翻訳はサービス業であって自分をアピールするものではない
「なんか、増田さんがこのフレーズで自分のセンスをアピールしようとしてるのは伝わってくるんですけど...」
雑誌の翻訳コンテストに応募するため、あるミステリー小説の冒頭部分を翻訳した。英語から日本語だ。
その訳文を提出する前に、Yくんという友人に見てもらった。Yくんは大学院で心理学を専攻している。彼は英語も読めるけど、あえて原文を見せなかった。原文を知らない人が私の文章をパッと見たときにどういう気持ちになるのかを知りたかったからだ。
そこで、あるフレーズについて最初に書いたことを言われた。「なんか、増田さんがこのフレーズで自分のセンスをアピールしようとしてるのは伝わってくるんですけど...」
Yくんは優しいので遠回しにそのフレーズを指摘したが、ようするに彼が言ったのは「自分の非凡さをアピールしたくて、異常な意訳をしている」ということだった。
私は衝撃を受けた。自分がそこまでイキっているということに気付いてすらなかったからだ。イキっているというのは関西の言い回しで、必要以上にいきがるというような意味である。

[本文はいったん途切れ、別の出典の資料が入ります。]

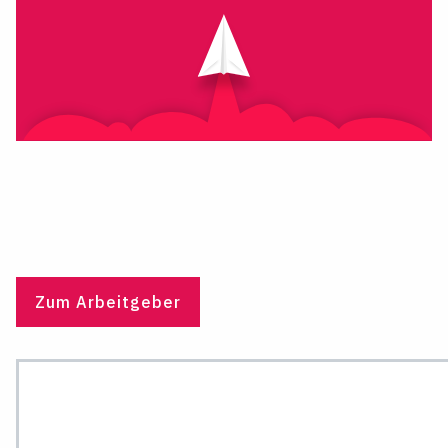
Zum Arbeitgeber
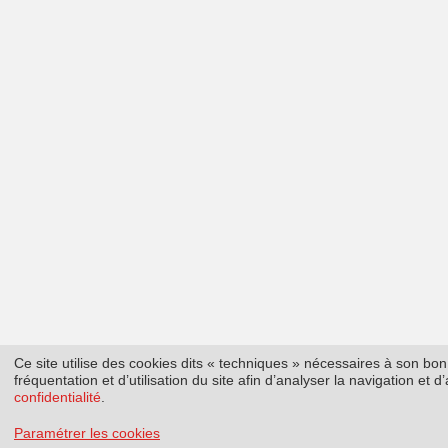
Ce site utilise des cookies dits « techniques » nécessaires à son b
fréquentation et d’utilisation du site afin d’analyser la navigation et
confidentialité
.
Paramétrer les cookies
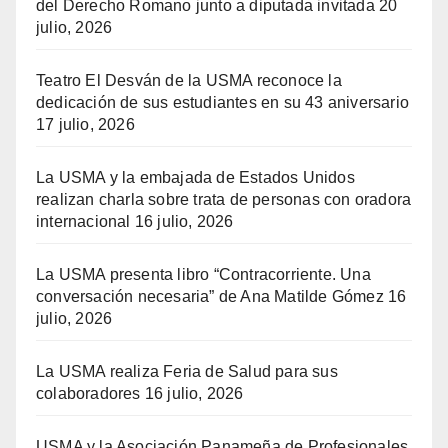
del Derecho Romano junto a diputada invitada
20
julio, 2026
Teatro El Desván de la USMA reconoce la
dedicación de sus estudiantes en su 43 aniversario
17 julio, 2026
La USMA y la embajada de Estados Unidos
realizan charla sobre trata de personas con oradora
internacional
16 julio, 2026
La USMA presenta libro “Contracorriente. Una
conversación necesaria” de Ana Matilde Gómez
16
julio, 2026
La USMA realiza Feria de Salud para sus
colaboradores
16 julio, 2026
USMA y la Asociación Panameña de Profesionales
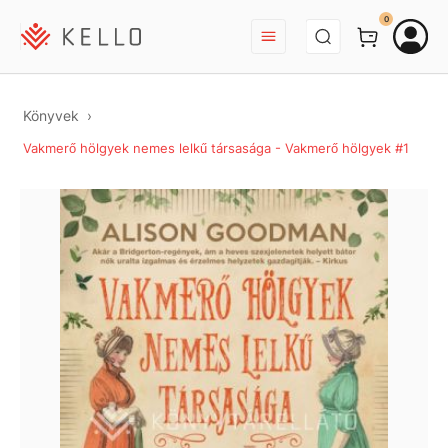
BEJELENTKEZÉS
0
Könyvek
Vakmerő hölgyek nemes lelkű társasága - Vakmerő hölgyek #1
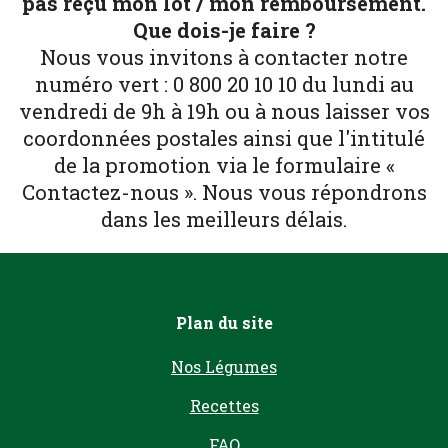
pas reçu mon lot / mon remboursement.
Que dois-je faire ?
Nous vous invitons à contacter notre
numéro vert : 0 800 20 10 10 du lundi au
vendredi de 9h à 19h ou à nous laisser vos
coordonnées postales ainsi que l'intitulé
de la promotion via le formulaire «
Contactez-nous ». Nous vous répondrons
dans les meilleurs délais.
Plan du site
Nos Légumes
Recettes
FAQ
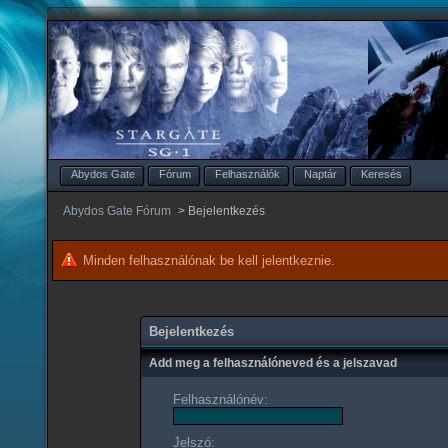
Abydos Gate
Fórum
Felhasználók
Naptár
Keresés
Abydos Gate Fórum
>
Bejelentkezés
Minden felhasználónak be kell jelentkeznie.
Bejelentkezés
Add meg a felhasználóneved és a jelszavad
Felhasználónév:
Jelszó:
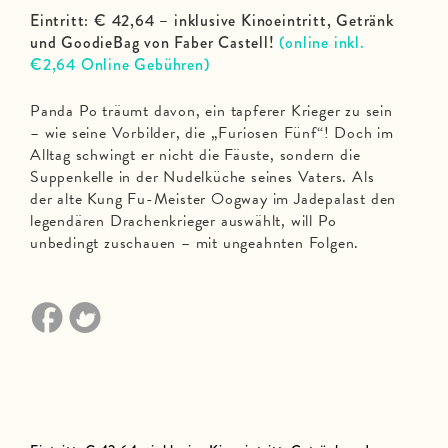
Eintritt: € 42,64 – inklusive Kinoeintritt, Getränk
und GoodieBag von Faber Castell!
(online inkl.
€2,64 Online Gebühren)
Panda Po träumt davon, ein tapferer Krieger zu sein
– wie seine Vorbilder, die „Furiosen Fünf“! Doch im
Alltag schwingt er nicht die Fäuste, sondern die
Suppenkelle in der Nudelküche seines Vaters. Als
der alte Kung Fu-Meister Oogway im Jadepalast den
legendären Drachenkrieger auswählt, will Po
unbedingt zuschauen – mit ungeahnten Folgen.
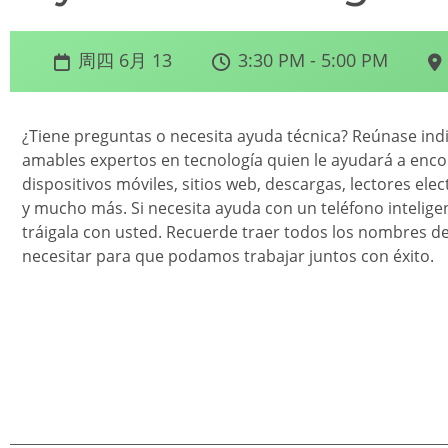
周四 6月 13
3:30 PM - 5:00 PM
¿Tiene preguntas o necesita ayuda técnica? Reúnase in
amables expertos en tecnología quien le ayudará a enco
dispositivos móviles, sitios web, descargas, lectores el
y mucho más. Si necesita ayuda con un teléfono intelige
tráigala con usted. Recuerde traer todos los nombres d
necesitar para que podamos trabajar juntos con éxito.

コンテストという場において、自分はほかの人とちがう、こんな個性的なことをやっちゃいますとアピールをすることで1歩リードしようとしていたのだ。ほかの人よりセンスがあると思ってもらいたかった。それがどれだけナンセンスなことか知らずに。
もちろん、英文を意訳すること自体がいきがる行為で鼻に付くというわけではない。むしろ意訳したほうがわかりやすい場合もたくさんある。『Bonnie and Clyde』という映画タイトルを『俺たちに明日はない』と意訳することには意味がある。
「翻訳の役割は、英語を読めない人への橋渡しではないですか?」Yくんはこうも言った。
私は、自分がどれだけナルシストになっていたのか痛感した。色んな言葉を知っているとか、言い回しが奇麗とか、おしゃれな外来語を操れるとか、そんなことはどうでもいいのだ。
翻訳コンテスト用の文章だけでなく、自分がこれまでに書いてきた文章すべてを反省した。『俺たちに明日はない』でいうなら、元のタイトルだとどんな話なのかわからないという人に向けて意訳されている。翻訳はサービス業なのだ。
もっと言うなら、文章を相手に届けること自体にサービス精神が不可欠だ。
私はこれからもたくさんの文章を書くと思う。このnoteもそうだし、履歴書、メール、LINE、手紙...そこでも、自分をアピールする文章ではなく、相手のためになる文章を書けるようになりたい。